Taheri Qazvini, N. - Presenter, University of Chicago
Zane, K., University of Chicago
de Pablo, J. J., University of Chicago
Tirrell, M. V., University of Chicago
Schwartz, B., University of Chicago
The increasing demand for systems with multiple functionalities requires developing new hybrid materials containing multiple nanocomponents. Despite this demand, the question of how the interactions in these systems can be engineered to control their bottom-up self-assembly into scalable and stable materials remains essentially unexplored. Here we show that self-assembly via different pathways can integrate graphene oxide, nanosilicates and gelatin nanoparticles into macroscopic hybrid structures with tunable properties and tissue compatibility. Depending on the overall concentration, charge, shape, and aspect ratio of the 2D components, the investigated hybrid systems exhibit distinct rheological behaviors and signatures from a viscoelastic liquid to viscoelastic soft solid and from a gel-like to glass-like dynamics.
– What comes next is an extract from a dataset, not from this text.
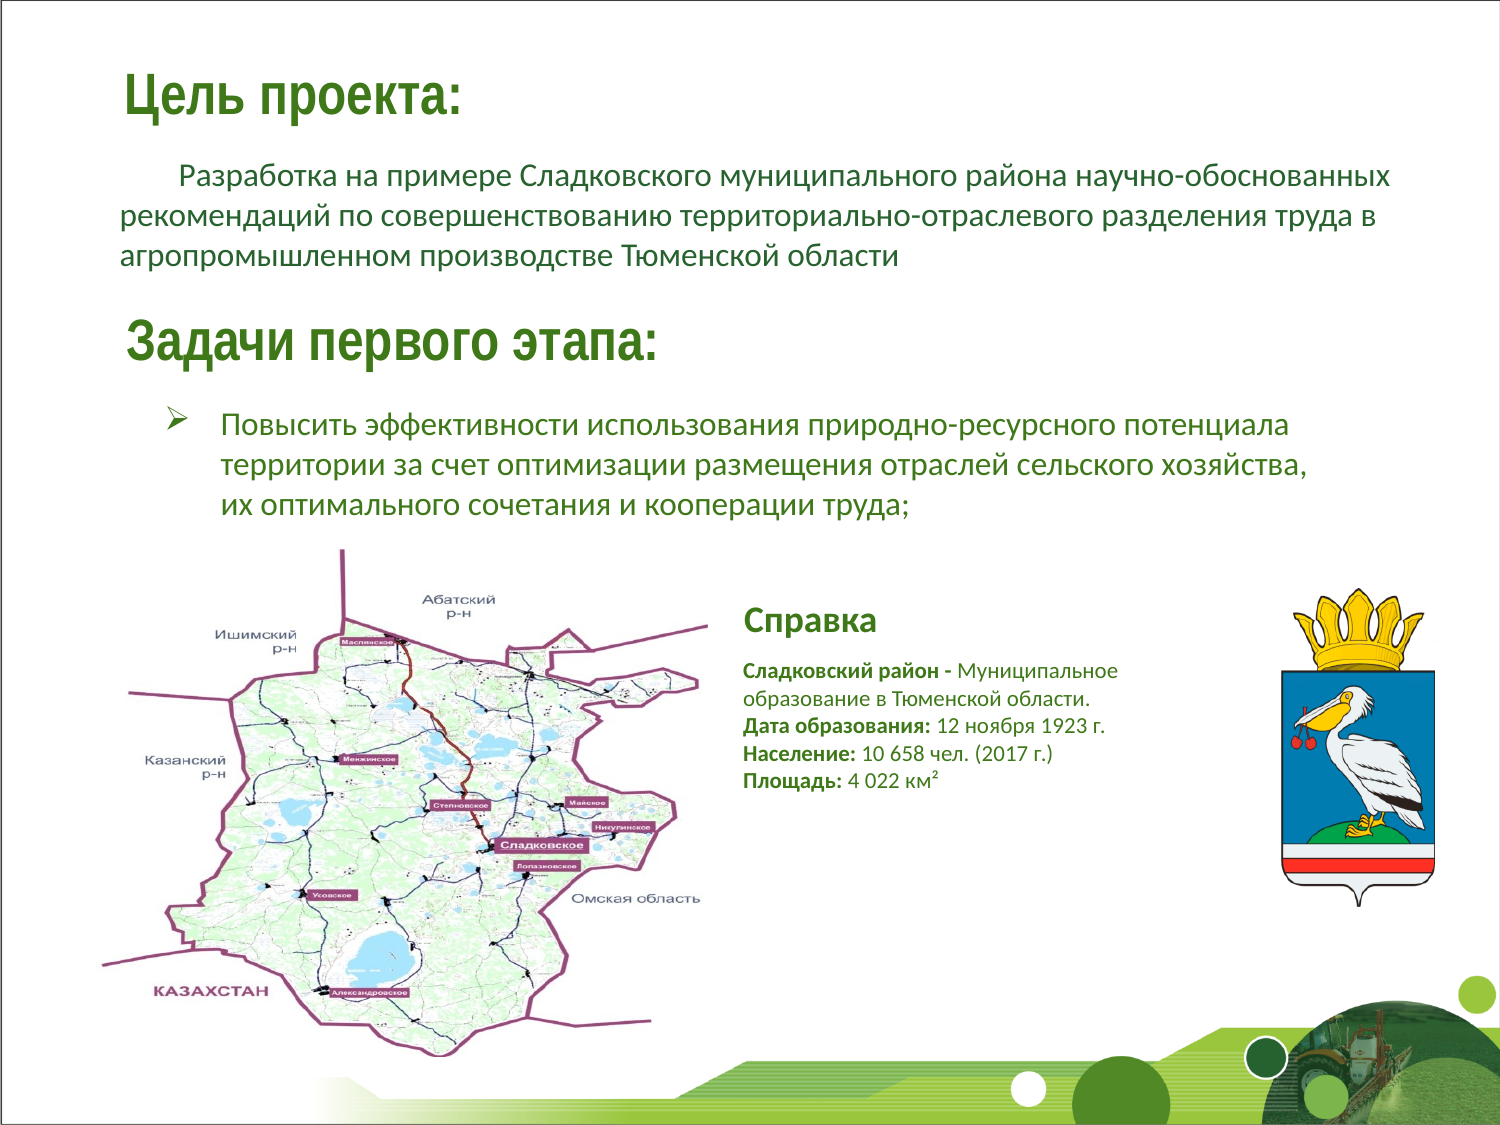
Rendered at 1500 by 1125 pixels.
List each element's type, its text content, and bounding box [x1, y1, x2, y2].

The structural evolution and the arrested dynamics are explained via the interaction potential among the components. The hybrid soft solids reveal a noticeable shear-induced failure but immediately recover their elasticity upon removal of the shear strain. Complementary single-step stress relaxation experiments provide a comprehensive description of the nonlinear rheological response of these materials. The tunability of the rheological properties, demonstrated by our hybrid system, is valuable for emerging technologies such as 3D printing. Further, we show that upon drying under controlled conditions, these hybrid soft materials can be converted to preformed dense structures, self-standing films, coatings on metallic or glass substrates, and 3D porous scaffolds. The prepared scaffolds are biocompatible and synergistically promote osteogenic differentiation of mesenchymal stem cells.